Whisky was the spirit of choice in the Market Bar in the early days of Paul’s career – and god forbid putting anything but water in it – but in one of the Waterson family’s other pubs, the Burns Howff in Glasgow, punters had slightly different tastes.
In the 1970s the pub was one of only three in the city licensed to host live music, and attracted a much younger customer base than many of the more traditional hostelries in the city.
In the Howff, customers opted for drinks such as lager and vodka.
Paul credits his father, John, with helping to diversify the pubs market in Glasgow. But that wouldn’t be the last time the family would innovate in the city.
In the early 1980s they took the unprecedented – and quite controversial – decision to open a dedicated whisky pub in the city centre. It was a big step, and one the family’s contemporaries were deeply cynical of.
It’s strange to think now that the pub in question, The Pot Still on Hope Street (SLTN’s reigning Whisky Bar of the Year), was something Glasgow publicans didn’t think would work.
“When we did The Pot Still, say about 81/82, the big thing was ‘you’ll not sell (single malt)’,” said Paul. “It was too expensive for the companies to produce. And of course we went in with two feet and got hundreds of the bloody things and it took off right away.”
Although single malt was around in the early 1980s, it wasn’t the powerhouse it is today, with the market still largely focused on blended whisky.
However, working with suppliers including Gordon & MacPhail and Cadenhead’s, the Watersons were able to build a range of malt whiskies from across Scotland.
“It’s an amazing subject, malt whisky,” said Paul. “Gin is a wee bit different. I know there’s thousands of gins but there’s not that age thing with them, that heritage. The distilleries go back, and every distillery has a story to tell. Every single one of them. And it’s shrouded in the mists of time. It’s a fantastic selling point.

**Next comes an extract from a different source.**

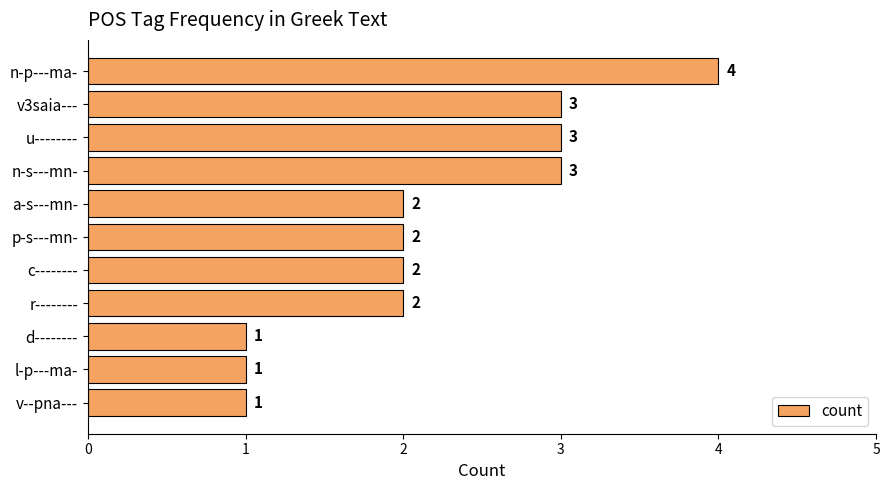

Which has a higher value, a-s---mn- or l-p---ma-?

a-s---mn-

“I think it’s great that there’s all these whisky bars now. The only thing about owning whisky bars is you’ve got to know your subject. You’ve really got to know it. Your staff have got to be right up there with it.”

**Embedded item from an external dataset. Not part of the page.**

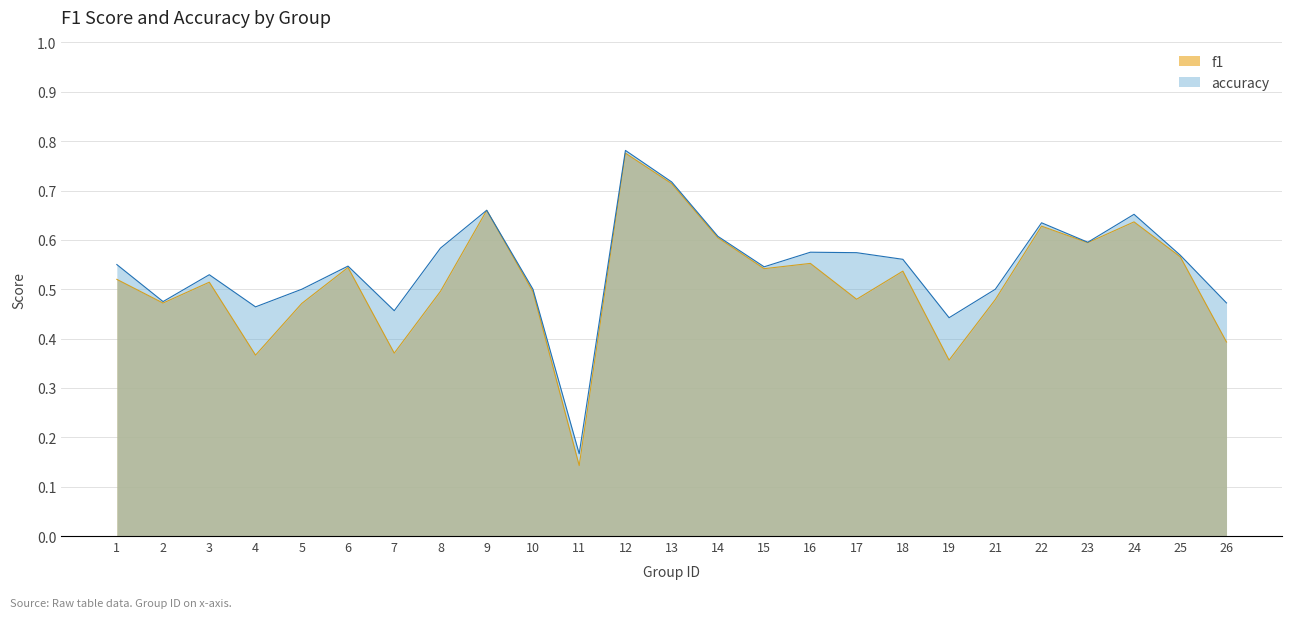

Which series has the largest total across all categories?

accuracy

In those early days of The Pot Still customers would come into the pub with boxes of bottles they had picked up in various places, looking to sell them to the Watersons.

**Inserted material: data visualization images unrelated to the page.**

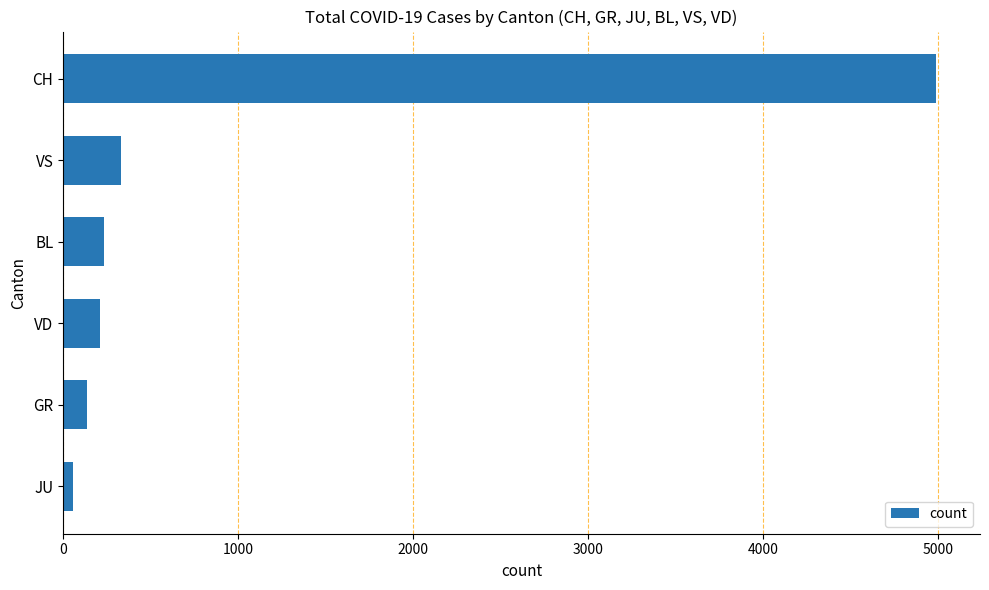

What is the label of the 5th bar from the bottom?

VS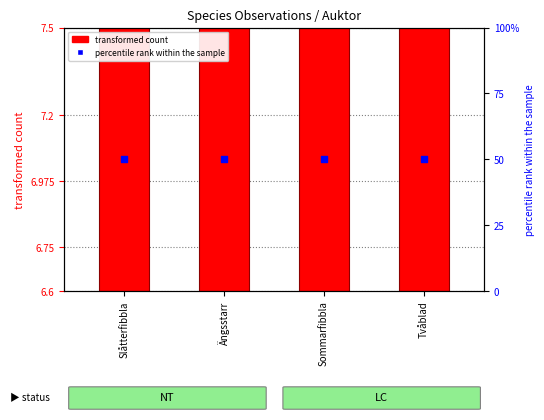

Which series reaches the minimum Y coordinate?

transformed count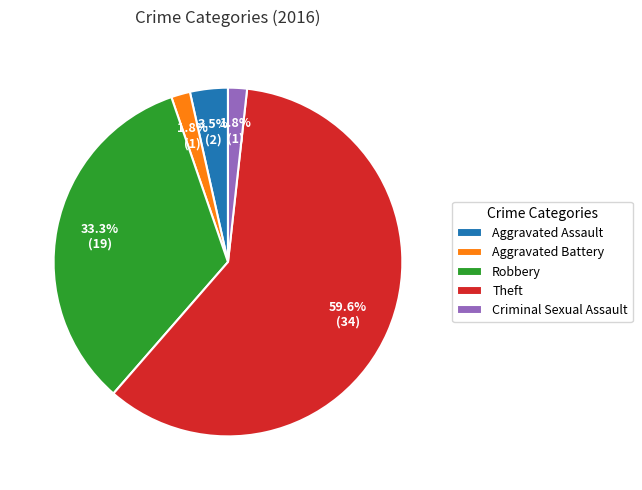

What portion of the pie excludes Theft?

40.4%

“I remember people coming in with boxes, asking if we’d like to buy anything,” Paul said. “I’d give them £15 for the lot.”
One memorable box contained a 1927 bottling of The Macallan. Even several decades after the fact, Paul is still sore that his father later sold the bottle to make space in the cellar.
The development in the whisky industry is far from the only change in the spirits sector Paul has witnessed during his time in the trade, of course.
In more recent years the boom in cocktails has seen hospitality come full circle.
“My old man was a cocktail barman,” explained Paul. “He was in the UK Bartenders’ Guild. I think through the 50s cocktails were big – obviously in the better places; if you had a cocktail bar it was a big deal. It was really big. And it sort of fell away, and then it came back for a while in the early 80s. And then it died again. And now it’s back with a vengeance.
“My father worked in the Whitehall restaurant on West Regent Street. He was the cocktail barman in there in the 50s.
“Cocktails were big, but only in that sort of upmarket place.
“In recent years it’s gone through the roof again, which is great. I’m really appreciative of how good these guys are. It’s brought us back to working behind the bar as a career.
“If you’re specialising, it’s great. Because in the late 40s and 50s you were a professional barman. We did away with that somewhere along the line.”